MATERIAL PROVIDED:
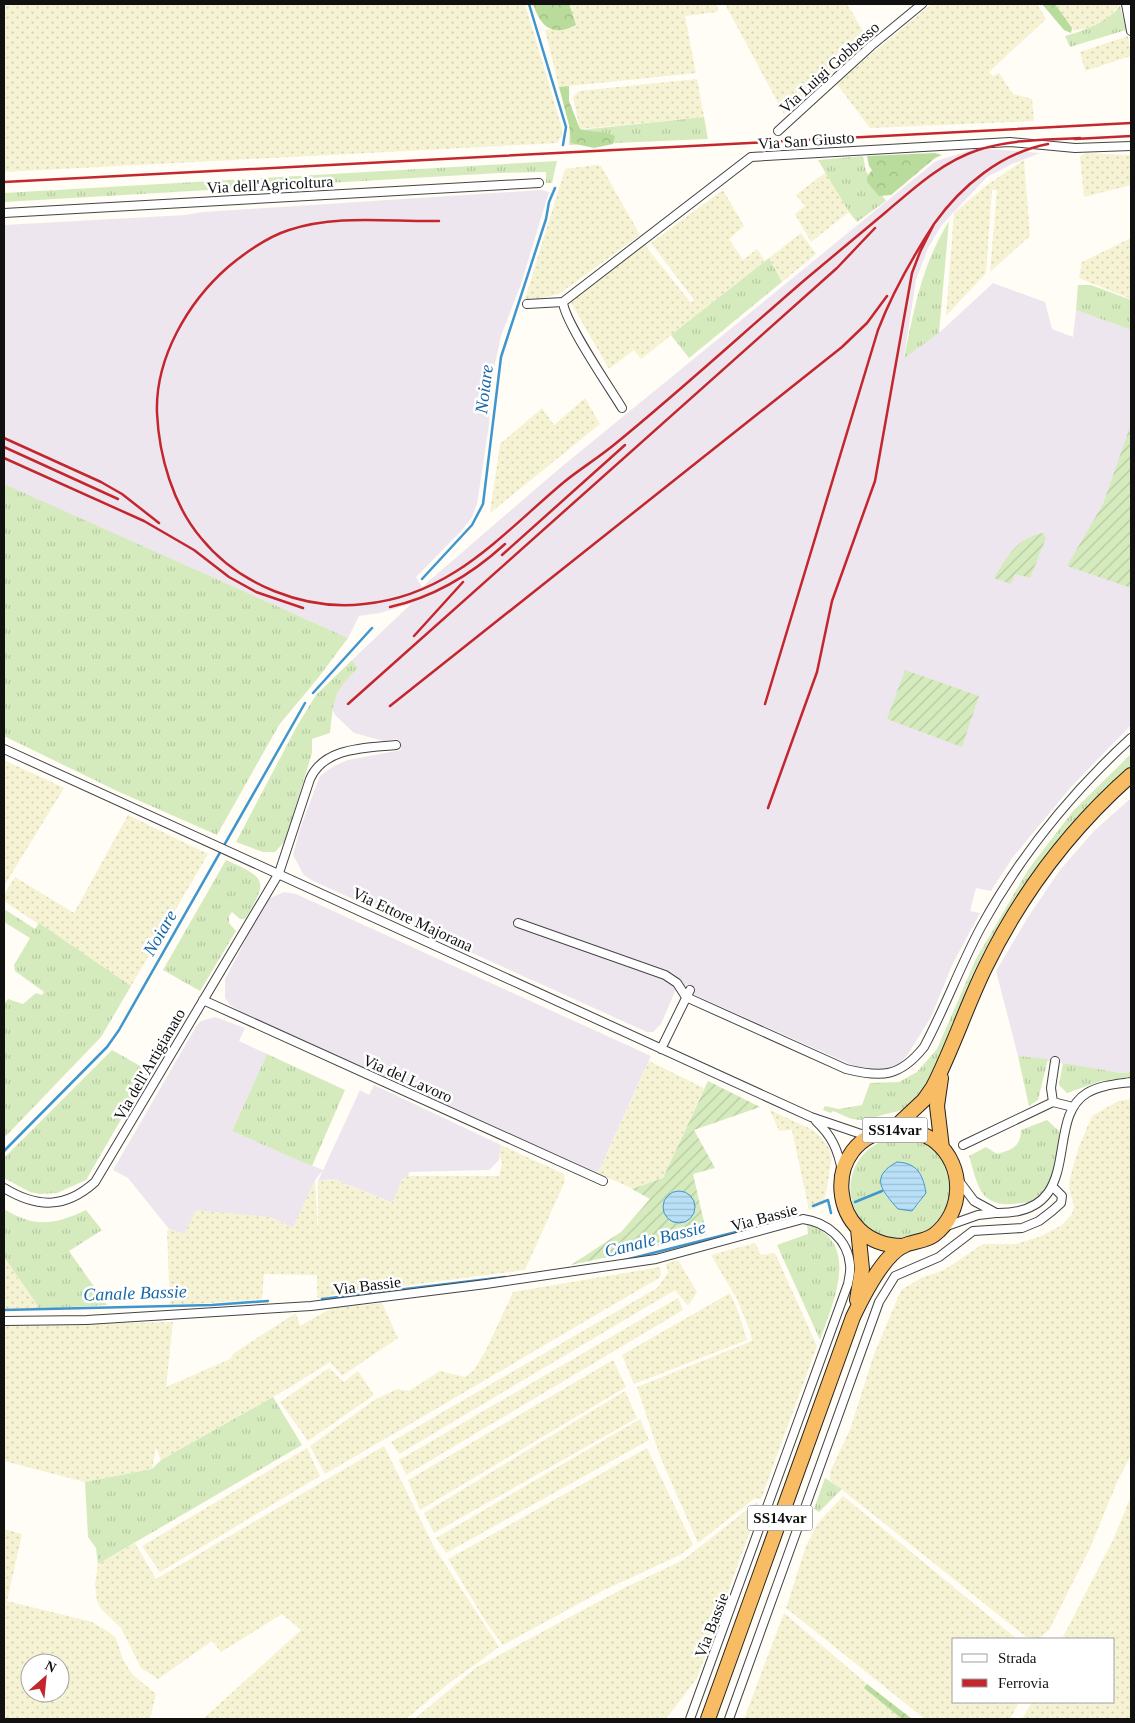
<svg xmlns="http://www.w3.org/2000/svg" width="1135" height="1723" font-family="Georgia,serif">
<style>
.industrial{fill:#eee6ef}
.farmland{fill:url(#farmland-dots);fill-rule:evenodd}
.grass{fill:url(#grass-tufts);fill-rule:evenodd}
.forest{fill:url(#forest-crowns)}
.garden{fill:url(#garden-furrows)}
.water{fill:url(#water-rules);stroke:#3f96cf}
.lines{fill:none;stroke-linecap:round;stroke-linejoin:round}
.stream{stroke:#3f96cf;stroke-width:2.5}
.minor-casing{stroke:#444;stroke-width:10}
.trunk-casing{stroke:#222;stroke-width:16}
.minor{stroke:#fff;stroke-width:8}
.trunk{stroke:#f7bc64;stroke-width:14}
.rail{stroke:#c4262e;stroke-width:2.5}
.labels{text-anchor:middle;stroke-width:5;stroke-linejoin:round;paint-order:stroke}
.shield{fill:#fff;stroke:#585858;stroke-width:1}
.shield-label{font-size:15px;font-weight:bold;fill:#111}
.street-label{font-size:16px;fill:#111;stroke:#fff}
.water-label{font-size:18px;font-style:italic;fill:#1768a6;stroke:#fff}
</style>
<defs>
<pattern id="farmland-dots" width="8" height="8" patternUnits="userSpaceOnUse" patternTransform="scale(1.25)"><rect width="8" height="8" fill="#f6f3d4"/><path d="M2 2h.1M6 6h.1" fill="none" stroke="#d2cfb5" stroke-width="1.8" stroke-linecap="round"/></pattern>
<pattern id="grass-tufts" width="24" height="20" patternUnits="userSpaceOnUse" patternTransform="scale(1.25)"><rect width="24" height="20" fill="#d5ebbd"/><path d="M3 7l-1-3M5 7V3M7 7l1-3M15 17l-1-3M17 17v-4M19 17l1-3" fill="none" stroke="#b6c8a1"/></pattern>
<pattern id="forest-crowns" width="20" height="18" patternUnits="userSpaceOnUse" patternTransform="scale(1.25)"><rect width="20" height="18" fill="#b9dc9c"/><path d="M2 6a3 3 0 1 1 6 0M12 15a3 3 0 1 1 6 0" fill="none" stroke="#9ebc85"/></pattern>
<pattern id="garden-furrows" width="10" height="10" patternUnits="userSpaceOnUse" patternTransform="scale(1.25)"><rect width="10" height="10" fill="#d5ebbd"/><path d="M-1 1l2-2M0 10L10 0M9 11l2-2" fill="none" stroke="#b6c8a1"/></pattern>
<pattern id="water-rules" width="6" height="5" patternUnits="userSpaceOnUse" patternTransform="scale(1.25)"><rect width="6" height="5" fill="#b9e0f7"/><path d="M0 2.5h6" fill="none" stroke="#9ebfd3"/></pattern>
</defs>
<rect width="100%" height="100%" fill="#fffdf5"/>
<path class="industrial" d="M978,148L1040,153L1012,164L987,177L941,226L928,248L916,280L904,357L939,333L993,283L1045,302L1052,329L1073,337L1076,310L1131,330V725L1071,787L1013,857L991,891L976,888L970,911L980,913L953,963L931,1017L908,1054L899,1064L887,1069H865L852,1065L677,987L661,1024L653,1032H647L313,881L304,875L293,855L300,829L320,776L334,766L348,760L401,750L398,739L384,741L354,733L336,716L331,707L342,684L358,668L352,660L411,604L380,613L359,616L348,638L4,485V225L185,215L203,212L541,190L549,192L521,284L501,336L492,378L489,425L477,504L472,517L463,529L416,577L422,587L560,468L936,161Z
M1131,798V1072L1121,1073L1018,1056L996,971L1028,917L1060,870L1094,831Z
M284,892L296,894L651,1056L598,1173L239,1011L230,1005L225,998V979L261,911L270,898Z
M215,1017L245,1028L239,1041L267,1054L232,1131L323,1170L316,1179L293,1228L270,1217L184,1234L169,1229L128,1178L113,1170L197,1025L201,1021Z
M374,1085L501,1145L499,1160L489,1170L409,1172L408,1177L402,1179L393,1203L333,1179L318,1181L360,1090L369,1095Z"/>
<path class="farmland" d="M4,4H525L562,128V136L557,143L4,172Z
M568,4H716L718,9L717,12L685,16L696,73L559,87L545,30L573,27Z
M725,4H847L869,41L784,114Z
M932,4H1037L1046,19L989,72L993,76L999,73L1013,94L1032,99L1034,121L870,128L836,83Z
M1055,4H1120L1107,19L1092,27L1074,31Z
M1128,36L1131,56L1085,71L1080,52Z
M697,79L704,117L580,129L573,97L579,91Z
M1086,153L1131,155V185L1084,197L1080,156Z
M1024,160L1030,236L990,272L997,190H992L986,273L946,316L954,213L987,185Z
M596,165L601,166L640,235L559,294L524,302L565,169Z
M826,172L849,212L811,242L795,214L805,206L796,195Z
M723,190L744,226L729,239L743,260L757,249L765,261L641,359L634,350L609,369L570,301L644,244L691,303L694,300L651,243Z
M801,233L816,254L782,282L769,258Z
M1131,238V299L1079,278L1082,262Z
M585,398L600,424L490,513L500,444L542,408L554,425Z
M4,760L64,788L4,886Z
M128,815L208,854L131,986L4,901V895L15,877L74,913Z
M649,1061L704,1088L663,1178L633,1189L598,1173Z
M1131,1099V1455L1118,1480L1090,1548L1049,1630L1039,1639H1034L1025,1636L830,1480V1472L851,1427L873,1357L901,1290L921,1278L944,1270L983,1244H1016L1039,1237L1062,1225L1072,1214L1074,1207L1069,1187L1070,1178L1078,1149L1092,1116L1118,1101Z
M770,1110L811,1129L820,1136L829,1148L832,1157L824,1204L809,1210L792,1130L779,1131Z
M501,1145L564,1174L565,1181L525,1270L333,1295L322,1299L317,1297V1275L264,1274L262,1299L170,1306L167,1231L169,1229L184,1234L196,1210L270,1217L293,1228L315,1180L318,1233V1181L333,1179L392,1203L402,1179L410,1176H499L502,1163L499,1155Z
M755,1243L761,1255L775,1253L817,1346L761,1499L755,1498L698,1543L661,1459L637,1387L752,1341L750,1331L737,1299L711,1255Z
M4,1257L23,1285L40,1309L4,1310Z
M678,1260L697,1292L688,1306L675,1290L399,1454L391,1442L657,1288L668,1273L666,1264Z
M660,1267L661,1274L659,1278L325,1474L310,1446L376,1399L397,1389L409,1391L440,1371L465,1377L474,1370L486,1350L513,1292Z
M730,1293L738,1311L747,1340L634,1384L622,1355Z
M678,1298L683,1310L406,1475L399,1460Z
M382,1303L398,1338L342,1376L330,1362L292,1386L161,1460L156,1448L152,1469L85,1482L4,1461V1325L173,1322L166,1387L230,1359L234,1353L296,1313L300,1326L332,1308Z
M613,1360L626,1387L420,1510L408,1480Z
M329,1368L344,1382L358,1371L374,1395L308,1441L280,1402Z
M625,1391L637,1418L434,1533L424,1513Z
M640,1419L649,1440L446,1553L436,1538Z
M384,1446L434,1547L499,1647L448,1684L406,1719H203L301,1630L282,1614L221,1652L212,1641L158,1679L141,1668L121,1628L102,1610L97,1601L95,1585L98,1564L135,1543L156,1579Z
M307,1448L320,1476L160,1572L142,1546Z
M647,1448L693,1545L680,1555L602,1591L503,1645L486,1622L448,1559Z
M843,1496L1017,1639H954V1702H1019L1010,1719H925L786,1608L806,1546L818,1523Z
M1131,1496V1719H1022L1032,1702H1114V1639H1062L1114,1538Z
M757,1502L759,1506L697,1678L666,1719H414L477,1667L624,1588L683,1560Z
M4,1529L22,1534L7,1601L92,1622L109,1632L116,1638L123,1660L133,1675L156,1694L150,1719H4ZM30,1663H60V1693H30Z
M784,1613L867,1684L864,1688L902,1719H744Z"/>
<path class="grass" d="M1120,6L1126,30L1070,47L1065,36C1086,30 1106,23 1120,6Z
M704,117L708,139L569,145L570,131Z
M863,156L866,171L886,201L857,222L849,212L818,160Z
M557,161L552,183H546V172L499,173L4,202V193Z
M949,221L939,333L904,358C915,306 921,267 949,221Z
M769,258L782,282L689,358L671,335Z
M1078,285H1091L1131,300V330L1076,310Z
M4,484L348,638L318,678L279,725L217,835L117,791L4,736Z
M352,660L358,668C332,694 334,699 330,733L312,739V753L285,841L275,852H263L236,842L297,726L316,695Z
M1131,754V767C1068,825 1014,891 975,969C958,1005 939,1082 911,1105C902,1112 892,1112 882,1115C857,1123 856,1121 833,1111L831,1113L823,1110L825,1106L839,1109L862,1105L870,1083L899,1082L917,1072L937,1049L976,959L1028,870L1073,811Z
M226,860C266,878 269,880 245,919H240L232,912L229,916V923L236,931L200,991L163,970Z
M4,909L35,929L39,923L131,986L101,1037L4,1138V1003L8,999L23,1004L36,993L42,995L44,992L15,971L14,965L30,938L4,922Z
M112,1050L149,1071L86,1180L57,1193L40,1194L30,1192L4,1178V1158Z
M267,1054L345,1090L312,1166L232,1131Z
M1018,1056L1048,1059L1038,1100L1029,1106Z
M1063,1063L1121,1073L1131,1072V1077L1101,1081L1067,1093L1059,1085Z
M1047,1120L1059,1131C1060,1154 1055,1188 1033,1201C1028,1203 1019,1203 1013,1204C1005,1205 995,1204 987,1198C977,1190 973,1168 969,1156L986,1147L997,1154C1011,1150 1021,1147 1021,1130Z
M901,1137C970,1145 964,1236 902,1238C836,1240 831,1143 901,1137ZM897,1162C926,1165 934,1192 912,1211C885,1206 866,1178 897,1162Z
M4,1209C35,1228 54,1225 86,1210L102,1230L69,1251L107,1305L40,1309L4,1257Z
M807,1224C862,1242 833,1302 820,1340L777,1245L808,1234Z
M273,1397L302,1445L98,1564L96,1548L88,1537L85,1482L152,1469L161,1460Z
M825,1478L842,1489L819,1512L814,1509Z"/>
<path class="forest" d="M533,4H569L576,25C553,37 541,28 533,4Z
M1042,4H1055L1072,28L1071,33L1064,30Z
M569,86V101L580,129C593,133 604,130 615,136L613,144L594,148L571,143L569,125L559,87Z
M935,153L942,155L935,158L891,195L879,196L867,182V177L872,170L869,166L867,156Z
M867,1684L912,1719H902L864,1688Z"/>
<path class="garden" d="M1131,424V588L1067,566L1103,504Z
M1043,533L1046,538L1030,578L1015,574L1011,584L994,578C1008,555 1016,539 1043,533Z
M905,670L979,696L962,747L887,719Z
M708,1081L760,1107L694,1130L715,1168L693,1174L707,1235L571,1265L621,1232L650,1199L632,1189L663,1178Z"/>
<path class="water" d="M897,1162C917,1163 923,1174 926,1193L912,1211L898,1209C882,1191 869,1177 897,1162Z
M663 1207a16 16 0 1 1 32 0a16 16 0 1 1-32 0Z"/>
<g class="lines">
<path class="stream" d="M529,4L566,127L563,145
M422,579L472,525L483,504L501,357L546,219L549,202L555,188
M313,693L372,628
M4,1151L107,1047L119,1030L305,703
M855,1202L882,1191
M813,1206L828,1200L831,1213
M625,1260L740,1231
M322,1299L505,1277
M4,1310L212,1305L268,1301"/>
<g class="minor-casing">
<path id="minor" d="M1126,4L1131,31
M778,131L871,46L922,4
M4,213L539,183
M527,304L563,302
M622,408C610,388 564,321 563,302L751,157L1010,142L1075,148L1131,146
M4,749L811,1117L870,1137
M518,923L665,975L677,983L686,997L846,1069C882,1078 900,1077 924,1047C945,1008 960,966 981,927C1020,856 1071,793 1131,738
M203,1000L603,1181
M661,1049L690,990
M1053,1102L1051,1088L1055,1061
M816,1121C832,1136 838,1150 842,1171
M963,1145L1053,1102L1073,1107
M4,1188C37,1208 65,1209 95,1182L279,873L310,779C324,747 366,748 396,745
M996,1213C1088,1215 1042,1120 1087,1093C1100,1085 1117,1084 1131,1082
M944,1227L978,1215L996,1213L974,1201L959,1181
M4,1321L87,1320L311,1306L486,1284L656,1259L803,1219C826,1222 848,1239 850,1265C851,1271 849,1278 848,1284L690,1719
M729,1719L879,1302L895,1276L939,1257L973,1231L1022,1228L1039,1221L1052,1211L1061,1203L1062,1196L1052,1186"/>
</g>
<g class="trunk-casing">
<path id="trunk" d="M941,1078L937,1106L942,1148
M892,1130L924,1100L933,1087C953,1048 966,1007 985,968C1021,894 1070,829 1131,775
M857,1300L862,1269L858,1229
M708,1719L853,1317C863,1296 882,1257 903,1246C913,1241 924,1242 934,1235C964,1212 965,1166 936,1142C924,1133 908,1128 893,1130C819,1137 826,1247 904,1246"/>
</g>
<use href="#minor" class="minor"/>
<use href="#trunk" class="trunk"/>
<path class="rail" d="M1075,139L1131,136
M4,182L1131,123
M439,221C389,222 337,214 289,230C267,237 246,252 228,267C188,302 155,358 157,413C159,456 173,505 201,538C239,585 305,611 364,604C451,596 502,534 564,482C580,469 598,458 615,444C680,391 743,333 807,278C833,256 860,234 886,212C914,188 942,162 978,150C1011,139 1046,140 1080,138
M934,224C961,186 1001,153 1048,144
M4,438L101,482L122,494L159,523
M4,447L118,499
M4,458L144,521L194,550L229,577L256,592L303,608
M502,555L625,445
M390,607C435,597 471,575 505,544
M414,636L463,582
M348,704L837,268L875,228
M765,704L878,330C893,291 912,258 934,224L920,252L912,273L875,481L832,601L817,672L768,808
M390,706L842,347L867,323L887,296"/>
</g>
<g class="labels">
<g class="shield">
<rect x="862.5" y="1117.5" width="65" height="25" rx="4"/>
<rect x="747.5" y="1505.5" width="65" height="25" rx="4"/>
</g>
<g class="shield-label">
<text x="895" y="1135">SS14var</text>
<text x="780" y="1523">SS14var</text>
</g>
<g class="street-label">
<text transform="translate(829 67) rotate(-42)" y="6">Via Luigi Gobbesso</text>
<text transform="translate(806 140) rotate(-4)" y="6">Via San Giusto</text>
<text transform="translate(270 184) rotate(-3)" y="6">Via dell'Agricoltura</text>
<text transform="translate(413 919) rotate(25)" y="6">Via Ettore Majorana</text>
<text transform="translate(149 1064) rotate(-60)" y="6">Via dell'Artigianato</text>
<text transform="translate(408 1078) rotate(24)" y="6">Via del Lavoro</text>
<text transform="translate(764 1217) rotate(-15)" y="6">Via Bassie</text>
<text transform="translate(367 1285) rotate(-7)" y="6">Via Bassie</text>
<text transform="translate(711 1625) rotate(-69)" y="6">Via Bassie</text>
</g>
<g class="water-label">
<text transform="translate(484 389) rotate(-83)" y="6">Noiare</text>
<text transform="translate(160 933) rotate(-60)" y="6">Noiare</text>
<text transform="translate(655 1239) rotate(-14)" y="6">Canale Bassie</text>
<text transform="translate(135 1293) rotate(-2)" y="6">Canale Bassie</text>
</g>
</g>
<rect width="1135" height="1723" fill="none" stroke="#111111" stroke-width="10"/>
<rect x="952" y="1638" width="162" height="65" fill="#ffffff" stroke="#a0a0a0"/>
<rect x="962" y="1654" width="25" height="8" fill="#ffffff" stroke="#a0a0a0"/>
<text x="998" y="1663" font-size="15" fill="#111111">Strada</text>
<rect x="962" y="1679" width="25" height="8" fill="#c4262e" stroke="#a0a0a0"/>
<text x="998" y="1688" font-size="15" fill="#111111">Ferrovia</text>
<g transform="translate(45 1678) rotate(27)"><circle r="24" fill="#ffffff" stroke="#a0a0a0"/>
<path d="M0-4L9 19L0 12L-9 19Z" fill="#c4262e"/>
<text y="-8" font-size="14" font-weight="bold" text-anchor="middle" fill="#111111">N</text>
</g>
</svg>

REQUIREMENT: Each line of the listing that includes the word "evenodd" should be copied out.

EXERCISE ANSWER:
.farmland{fill:url(#farmland-dots);fill-rule:evenodd}
.grass{fill:url(#grass-tufts);fill-rule:evenodd}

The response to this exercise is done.